**Source passage:**
Begin
Not really halloweeny but scares me, the polyphonic spree that pop group with what looks like hundreds of people with instruments, dancing insanely. Or what always makes me laugh ( my life is really boring!) lots of people dressed as Elvis. Anyway whatever you choose have a great time[)]

Annea


----------



## CreepyKitty (Jul 19, 2004)

> quote:Not really halloweeny but scares me, the polyphonic spree that pop group with what looks like hundreds of people with instruments, dancing insanely.


OMG Annea I feel the same way! I was so creeped out when I saw them on the MTV Video Music awards. They look like a Hippie Cult on Acid or something! lol. But yeah that is a pretty dang scary idea. I know I would run from anybody dressing and acting like that. []

"Oh look, another glorious morning. It makes me SICK!" - Winifred Sanderson








My Halloween Galleries


----------



## llondra (Sep 29, 2004)

The Simpsons. Seriously. A friend of mine has a poster of all of the characters that ever appeared on the show, and there was easily a couple hundred.


----------



## littleoldwoman (Oct 12, 2004)

One year my staff and I came up with the idea of the little old woman who lived in a shoe (she had so many children...etc). We convinced my boss (male) to dress like a little old woman and we all came as children (very easy and inexpensive costumes). Where it gets elaborate is, we used cardboard boxes and created a floor to ceiling shoe and paited it. Hung it over the entry to our boss' office. It was a huge hit. We won an office award!

Have fun!


----------



## _freak_duck_ (Oct 9, 2004)

whatever you pick i just hope you have fun! happy haunting!!!!

"Kid-nap Mr.Santy Claus, Beat him with a stick, Lock him up for 90 years see what makes him tick..."


----------
End
**Data to use:**
Begin
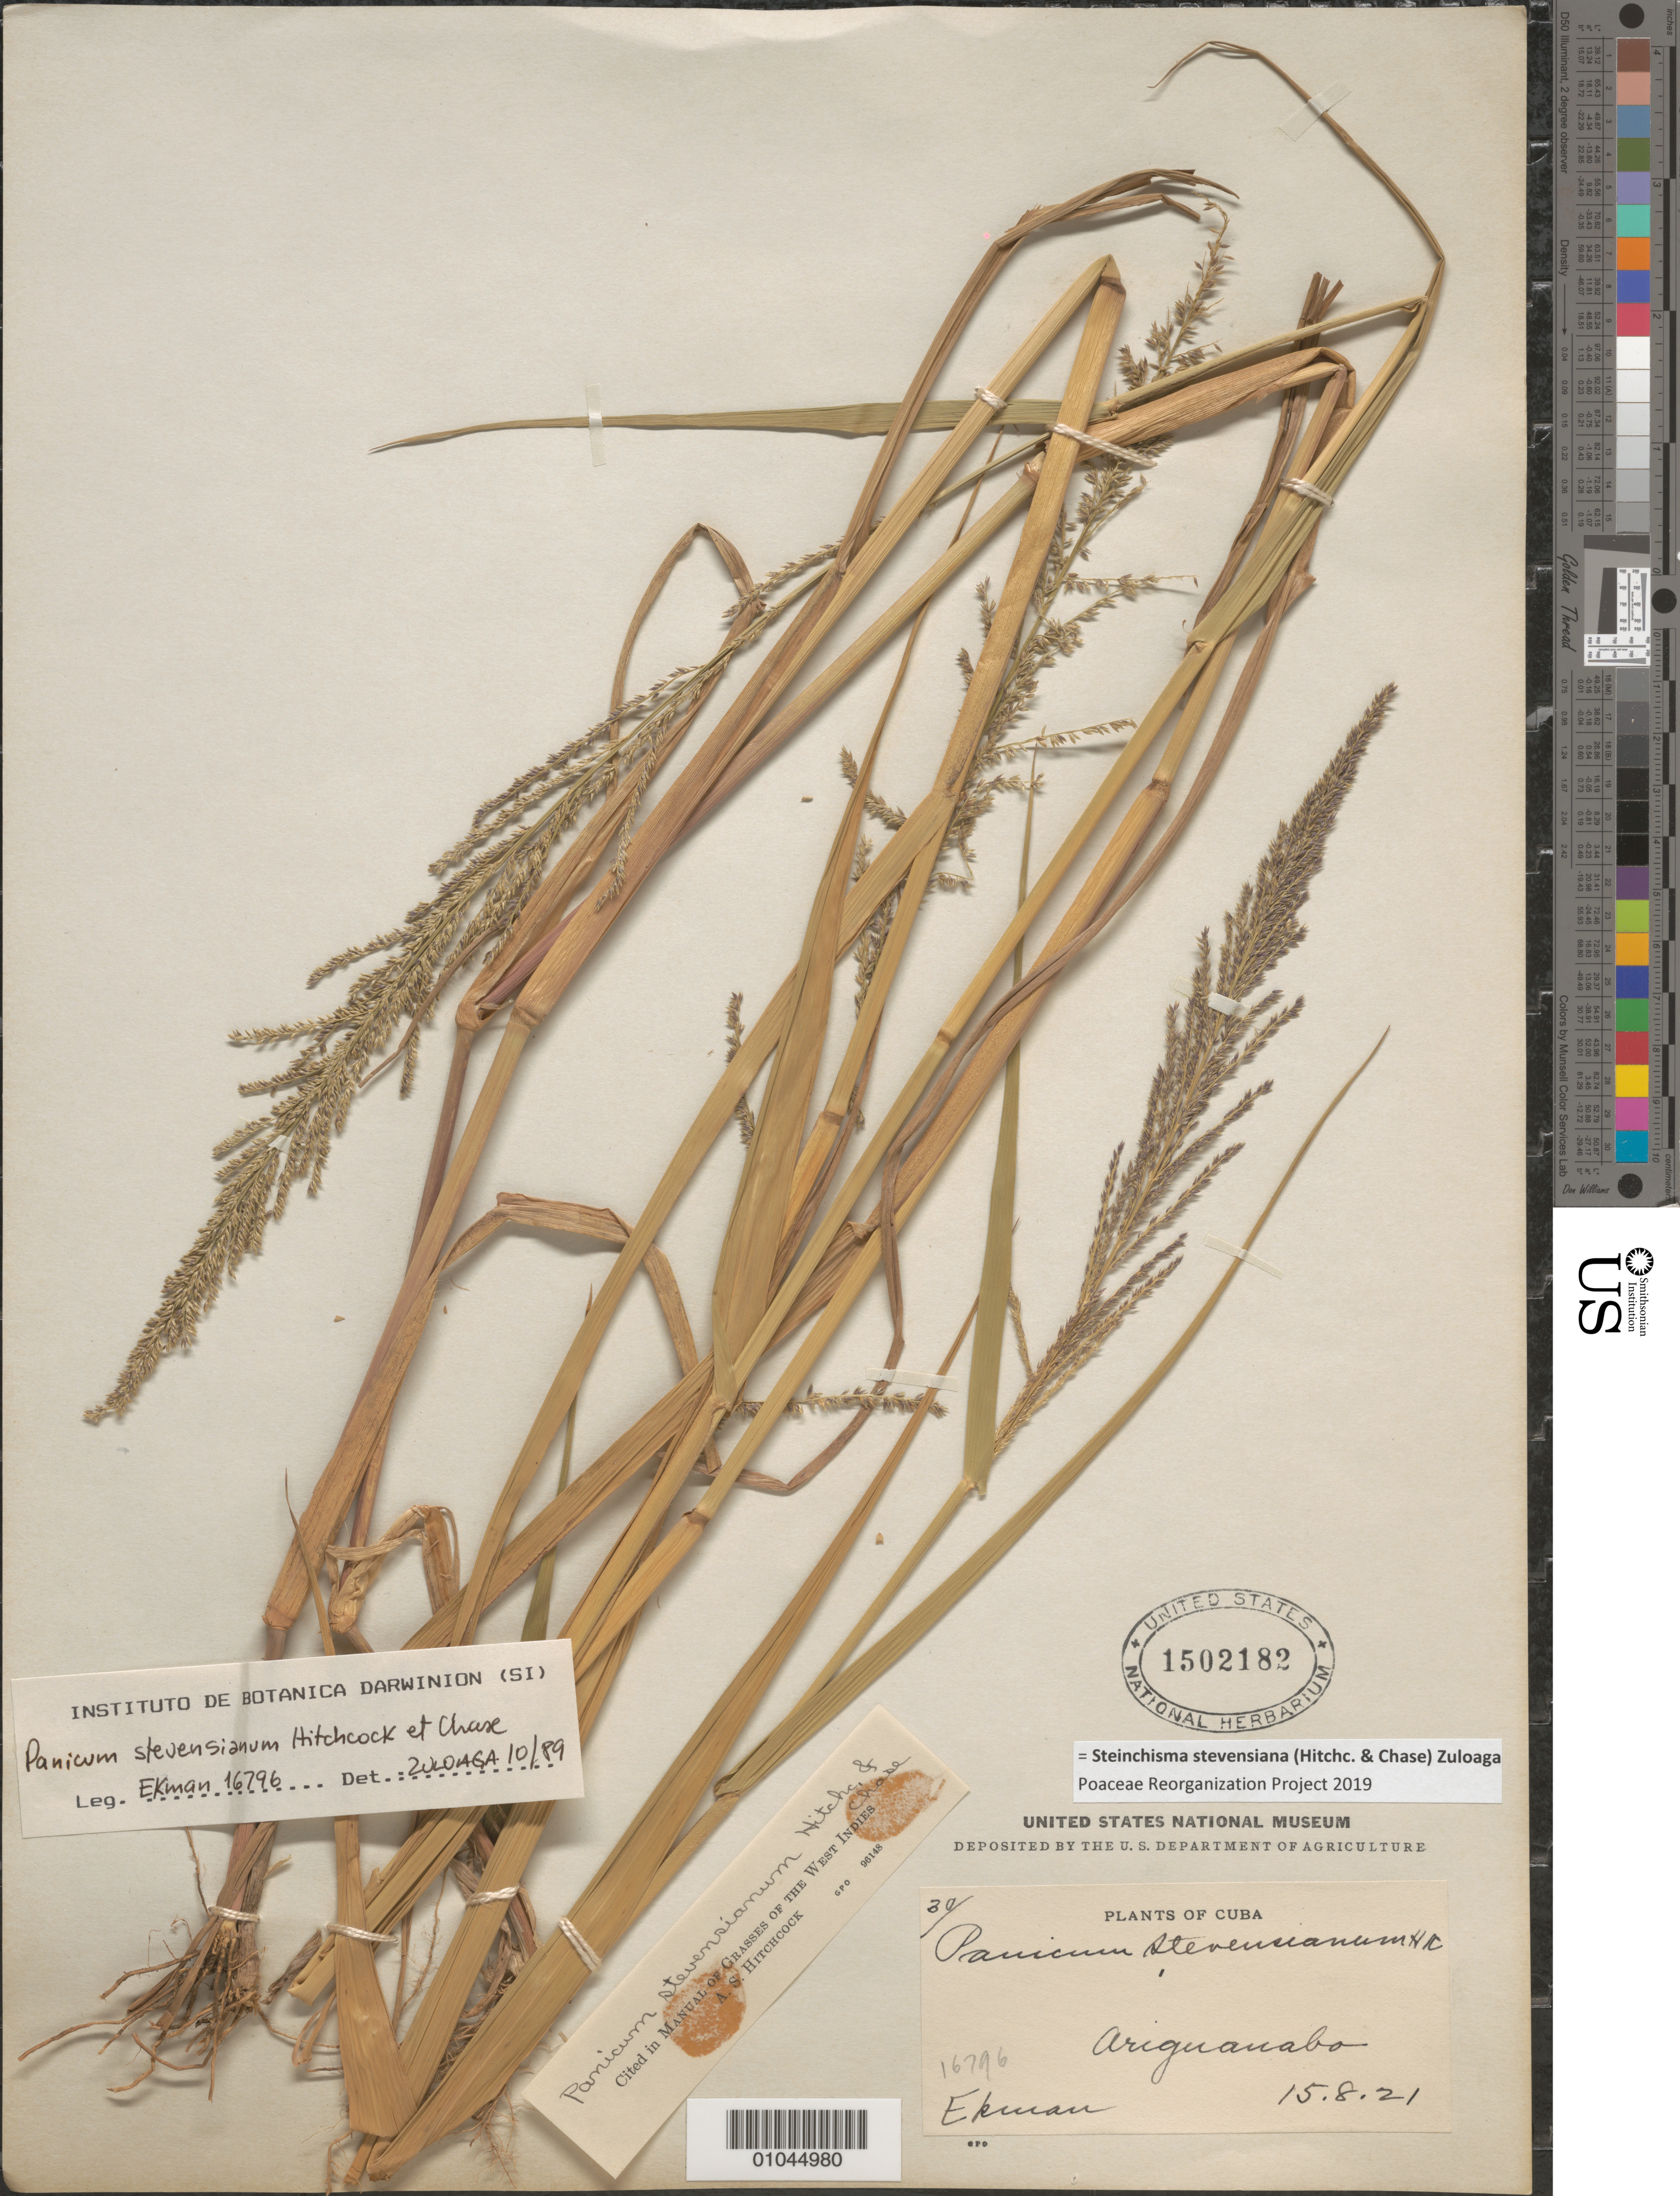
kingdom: Plantae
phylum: Tracheophyta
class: Liliopsida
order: Poales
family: Poaceae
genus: Panicum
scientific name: Panicum stevensianum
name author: Hitchc. & Chase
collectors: E. L. Ekman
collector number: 16796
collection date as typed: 15 Aug 1921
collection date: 1921-08-15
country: Cuba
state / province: La Habana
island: Cuba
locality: Ariguanabo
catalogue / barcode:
End
**Complete the following:**
a) Print the part of the forum thread above between "One year my" and "an office award!", inclusive, keeping every word and mark unchanged.
b) Turn the entries into a numbered list, starting at the line holding "phylum: Tracheophyta" and running through the last line of the entries, both ends included. Leave out blank lines.

**Final answers:**
a)
One year my staff and I came up with the idea of the little old woman who lived in a shoe (she had so many children...etc). We convinced my boss (male) to dress like a little old woman and we all came as children (very easy and inexpensive costumes). Where it gets elaborate is, we used cardboard boxes and created a floor to ceiling shoe and paited it. Hung it over the entry to our boss' office. It was a huge hit. We won an office award!

b)
1. phylum: Tracheophyta
2. class: Liliopsida
3. order: Poales
4. family: Poaceae
5. genus: Panicum
6. scientific name: Panicum stevensianum
7. name author: Hitchc. & Chase
8. collectors: E. L. Ekman
9. collector number: 16796
10. collection date as typed: 15 Aug 1921
11. collection date: 1921-08-15
12. country: Cuba
13. state / province: La Habana
14. island: Cuba
15. locality: Ariguanabo
16. catalogue / barcode:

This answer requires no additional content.